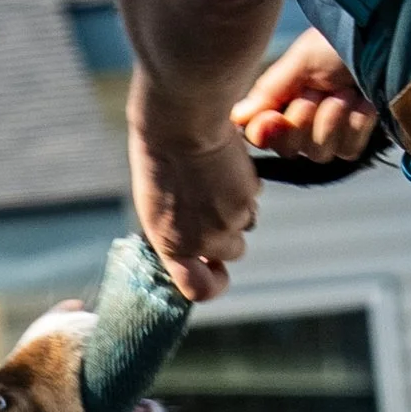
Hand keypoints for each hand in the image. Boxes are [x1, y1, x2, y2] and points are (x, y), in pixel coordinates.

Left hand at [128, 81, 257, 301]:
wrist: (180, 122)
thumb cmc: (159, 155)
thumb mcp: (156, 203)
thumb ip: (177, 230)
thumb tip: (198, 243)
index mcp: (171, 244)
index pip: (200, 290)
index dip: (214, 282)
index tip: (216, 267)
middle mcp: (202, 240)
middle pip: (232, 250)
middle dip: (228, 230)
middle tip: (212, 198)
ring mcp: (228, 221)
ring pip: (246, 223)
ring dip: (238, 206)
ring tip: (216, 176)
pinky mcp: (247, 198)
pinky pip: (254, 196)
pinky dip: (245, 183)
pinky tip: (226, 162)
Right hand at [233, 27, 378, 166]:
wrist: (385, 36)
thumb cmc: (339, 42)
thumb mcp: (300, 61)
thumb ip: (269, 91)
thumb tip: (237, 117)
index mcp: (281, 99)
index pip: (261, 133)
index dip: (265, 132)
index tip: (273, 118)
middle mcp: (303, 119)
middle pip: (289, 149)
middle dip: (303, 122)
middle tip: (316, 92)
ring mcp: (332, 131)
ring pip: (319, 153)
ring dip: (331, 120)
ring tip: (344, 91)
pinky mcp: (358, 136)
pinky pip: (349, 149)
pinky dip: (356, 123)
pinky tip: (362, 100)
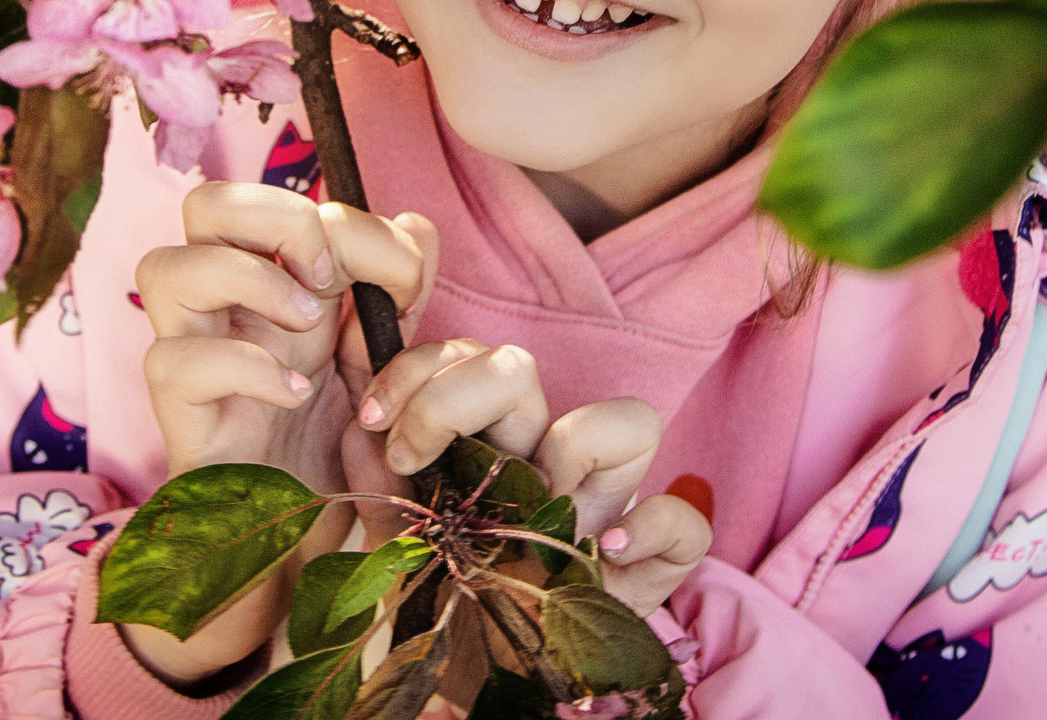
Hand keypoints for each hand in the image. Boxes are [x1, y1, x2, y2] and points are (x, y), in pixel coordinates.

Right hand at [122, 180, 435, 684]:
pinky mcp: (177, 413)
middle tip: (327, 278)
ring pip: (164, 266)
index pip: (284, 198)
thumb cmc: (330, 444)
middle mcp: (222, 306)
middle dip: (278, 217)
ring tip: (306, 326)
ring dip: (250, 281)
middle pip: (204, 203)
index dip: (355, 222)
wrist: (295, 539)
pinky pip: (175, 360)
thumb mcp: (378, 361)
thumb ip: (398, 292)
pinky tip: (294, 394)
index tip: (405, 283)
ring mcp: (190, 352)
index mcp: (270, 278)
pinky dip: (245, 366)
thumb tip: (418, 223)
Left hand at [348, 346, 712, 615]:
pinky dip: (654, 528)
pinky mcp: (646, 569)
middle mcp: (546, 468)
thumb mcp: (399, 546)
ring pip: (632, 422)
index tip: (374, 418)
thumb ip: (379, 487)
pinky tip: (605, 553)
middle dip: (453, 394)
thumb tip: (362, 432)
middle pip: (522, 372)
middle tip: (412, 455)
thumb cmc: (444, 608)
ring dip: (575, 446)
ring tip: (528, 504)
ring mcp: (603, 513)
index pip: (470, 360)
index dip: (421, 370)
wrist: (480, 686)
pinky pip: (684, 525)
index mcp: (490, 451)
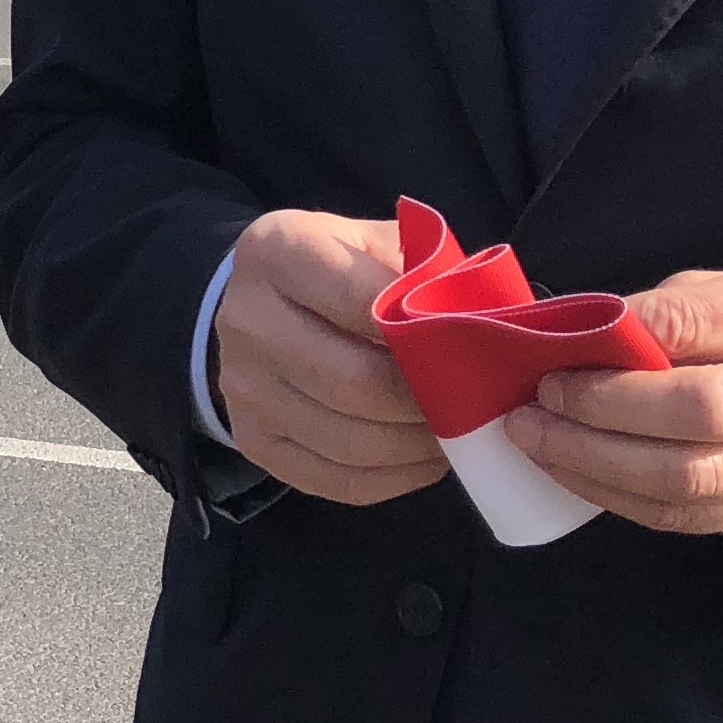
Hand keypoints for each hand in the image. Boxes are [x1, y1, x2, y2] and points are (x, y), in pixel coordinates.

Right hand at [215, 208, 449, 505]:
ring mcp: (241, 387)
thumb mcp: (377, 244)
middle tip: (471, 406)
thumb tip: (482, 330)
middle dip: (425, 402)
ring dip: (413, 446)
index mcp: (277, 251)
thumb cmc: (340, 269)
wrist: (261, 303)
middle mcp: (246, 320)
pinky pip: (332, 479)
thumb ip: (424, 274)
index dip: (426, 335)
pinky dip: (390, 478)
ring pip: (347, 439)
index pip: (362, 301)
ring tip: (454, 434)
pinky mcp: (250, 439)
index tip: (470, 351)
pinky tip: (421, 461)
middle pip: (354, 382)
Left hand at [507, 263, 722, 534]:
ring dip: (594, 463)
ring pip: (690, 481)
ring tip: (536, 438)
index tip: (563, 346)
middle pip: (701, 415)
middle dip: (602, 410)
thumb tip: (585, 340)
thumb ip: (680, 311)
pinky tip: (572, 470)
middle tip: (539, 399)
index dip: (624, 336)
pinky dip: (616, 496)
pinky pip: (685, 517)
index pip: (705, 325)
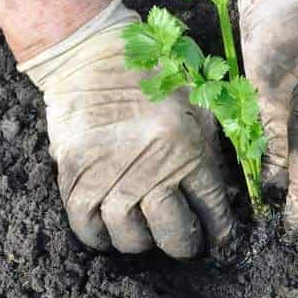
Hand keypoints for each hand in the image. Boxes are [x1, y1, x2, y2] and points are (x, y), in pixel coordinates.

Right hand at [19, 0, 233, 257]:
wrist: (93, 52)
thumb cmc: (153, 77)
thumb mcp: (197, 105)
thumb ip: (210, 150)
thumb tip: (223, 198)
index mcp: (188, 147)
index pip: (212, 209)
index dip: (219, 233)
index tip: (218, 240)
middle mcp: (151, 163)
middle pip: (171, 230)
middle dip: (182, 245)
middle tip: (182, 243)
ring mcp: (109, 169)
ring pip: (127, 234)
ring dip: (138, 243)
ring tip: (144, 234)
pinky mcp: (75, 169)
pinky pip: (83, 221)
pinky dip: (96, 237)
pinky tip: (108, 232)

# # # # # # #

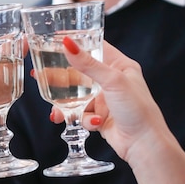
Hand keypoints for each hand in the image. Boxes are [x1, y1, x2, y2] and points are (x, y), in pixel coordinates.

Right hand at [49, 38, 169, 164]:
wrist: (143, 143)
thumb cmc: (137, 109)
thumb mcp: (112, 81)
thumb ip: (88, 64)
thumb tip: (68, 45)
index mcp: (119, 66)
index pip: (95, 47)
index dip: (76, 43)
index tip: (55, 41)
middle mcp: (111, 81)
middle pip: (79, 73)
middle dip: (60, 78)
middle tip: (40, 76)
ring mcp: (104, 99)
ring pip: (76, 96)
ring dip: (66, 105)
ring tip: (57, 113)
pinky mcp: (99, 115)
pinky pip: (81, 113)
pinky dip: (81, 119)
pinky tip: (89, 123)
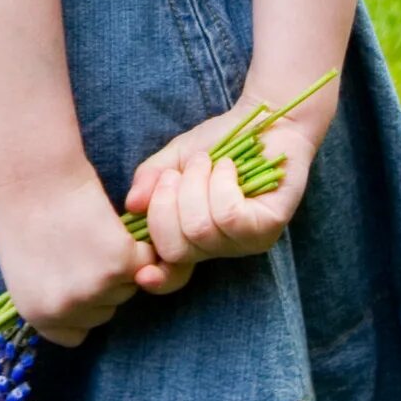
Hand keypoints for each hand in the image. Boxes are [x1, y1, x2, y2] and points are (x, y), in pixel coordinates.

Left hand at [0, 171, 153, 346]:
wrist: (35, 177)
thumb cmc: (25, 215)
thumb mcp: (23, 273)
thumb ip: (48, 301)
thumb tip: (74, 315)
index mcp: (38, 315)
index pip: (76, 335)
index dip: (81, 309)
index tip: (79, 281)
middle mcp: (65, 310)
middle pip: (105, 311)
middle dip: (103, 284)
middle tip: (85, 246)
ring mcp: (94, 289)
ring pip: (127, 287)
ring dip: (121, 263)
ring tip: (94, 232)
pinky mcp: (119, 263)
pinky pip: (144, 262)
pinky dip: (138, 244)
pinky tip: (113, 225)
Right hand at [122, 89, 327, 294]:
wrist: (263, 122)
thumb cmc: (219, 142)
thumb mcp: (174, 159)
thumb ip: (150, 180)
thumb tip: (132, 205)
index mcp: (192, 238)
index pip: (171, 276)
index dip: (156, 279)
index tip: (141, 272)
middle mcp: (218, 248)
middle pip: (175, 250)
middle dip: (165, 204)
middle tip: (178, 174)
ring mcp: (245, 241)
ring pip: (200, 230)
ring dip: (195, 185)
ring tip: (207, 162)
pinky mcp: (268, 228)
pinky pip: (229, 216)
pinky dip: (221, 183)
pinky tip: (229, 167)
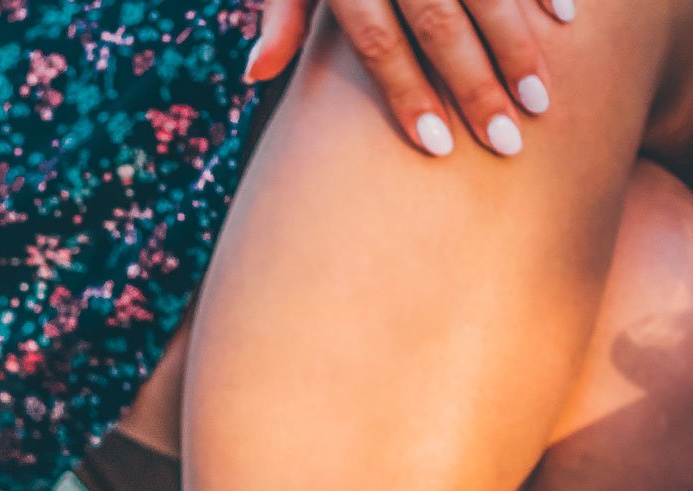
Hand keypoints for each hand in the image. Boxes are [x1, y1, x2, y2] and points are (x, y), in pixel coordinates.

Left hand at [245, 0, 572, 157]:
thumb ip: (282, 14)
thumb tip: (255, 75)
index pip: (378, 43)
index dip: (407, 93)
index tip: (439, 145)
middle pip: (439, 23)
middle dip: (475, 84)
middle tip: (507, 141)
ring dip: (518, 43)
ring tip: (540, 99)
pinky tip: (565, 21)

# # # # # # #

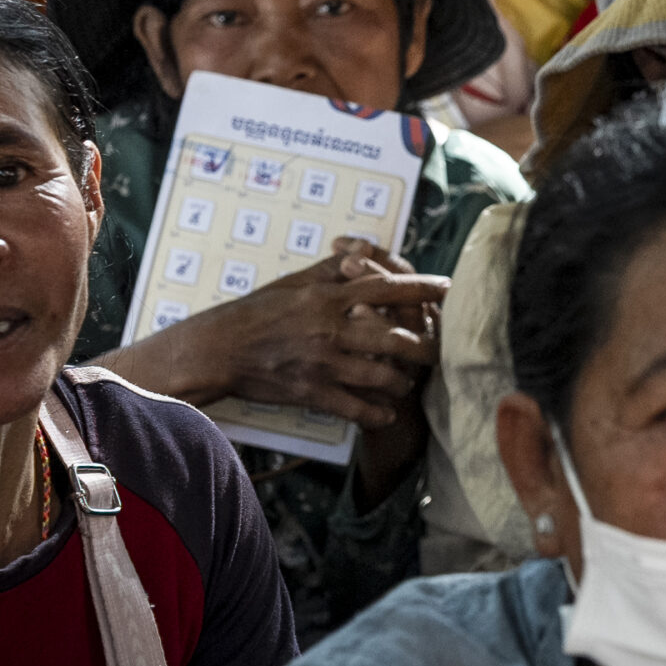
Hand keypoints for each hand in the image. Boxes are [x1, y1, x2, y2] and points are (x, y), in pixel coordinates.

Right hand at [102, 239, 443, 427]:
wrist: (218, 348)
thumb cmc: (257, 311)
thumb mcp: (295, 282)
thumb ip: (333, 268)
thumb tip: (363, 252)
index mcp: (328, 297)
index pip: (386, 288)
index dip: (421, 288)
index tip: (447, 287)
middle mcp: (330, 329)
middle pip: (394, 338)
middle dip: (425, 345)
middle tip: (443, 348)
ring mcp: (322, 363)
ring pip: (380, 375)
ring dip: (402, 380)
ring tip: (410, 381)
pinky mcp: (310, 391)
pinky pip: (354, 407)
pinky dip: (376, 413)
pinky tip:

# # # # # # #

▶ **PROBLEM TO SOLVE**
Beginning at the line above that contains "index mcp: (119, 66)" and going on through the line that contains "ring dip: (518, 43)", please copy every line exactly, leaving the pictures out and adding nothing.

▶ **WRITTEN ANSWER**
index mcp: (119, 66)
index pip: (95, 47)
index dip: (76, 43)
index tip: (55, 41)
middle mcp: (111, 81)
middle pip: (79, 73)
middle dip: (60, 78)
middle tip: (40, 76)
ring mcp: (104, 99)
ring pip: (76, 96)
ring dip: (66, 105)
ring tip: (57, 113)
pinky mcp: (99, 115)
pinky pip: (81, 113)
pinky dip: (81, 119)
pinky tip: (89, 123)
Hand keypoints for each hand in the image. Boxes are [x1, y1, x2, y2] and points are (x, y), in pixel coordinates.

Left hand at [0, 171, 153, 346]:
wrist: (35, 177)
thumb cmc: (25, 215)
thumb mcp: (23, 273)
thumb ip: (48, 301)
thumb tip: (74, 315)
index mcp: (38, 315)
index pip: (76, 335)
index dip: (81, 309)
index tip: (79, 281)
middle mcp: (65, 310)
middle pip: (105, 311)
middle dip: (103, 284)
middle tip: (85, 246)
ring mcp: (94, 289)
ring pip: (127, 287)
ring dip: (121, 263)
ring tip: (94, 232)
pinky mcp: (119, 263)
pinky pip: (144, 262)
pinky dip: (138, 244)
pinky tip: (113, 225)
Right hand at [122, 89, 327, 294]:
wrist: (263, 122)
thumb cmc: (219, 142)
thumb mcp: (174, 159)
thumb ip: (150, 180)
thumb tip: (132, 205)
index mcp: (192, 238)
index pip: (171, 276)
index dip: (156, 279)
index tip: (141, 272)
middle mcp: (218, 248)
middle pip: (175, 250)
middle dip: (165, 204)
middle tip: (178, 174)
ring mcp: (245, 241)
ring pip: (200, 230)
ring dip: (195, 185)
ring tip: (207, 162)
pinky mcp: (268, 228)
pinky pip: (229, 216)
pinky dip: (221, 183)
pinky tip: (229, 167)
Hand keypoints for each hand in the image. Boxes are [x1, y1, x2, y2] and points are (x, y), in pixel coordinates.

Left hand at [245, 0, 572, 157]:
thumb ip: (282, 14)
thumb tip: (255, 75)
index pip: (378, 43)
index dip: (407, 93)
index tip: (439, 145)
middle pip: (439, 23)
middle dip: (475, 84)
middle tip: (507, 141)
ring dip: (518, 43)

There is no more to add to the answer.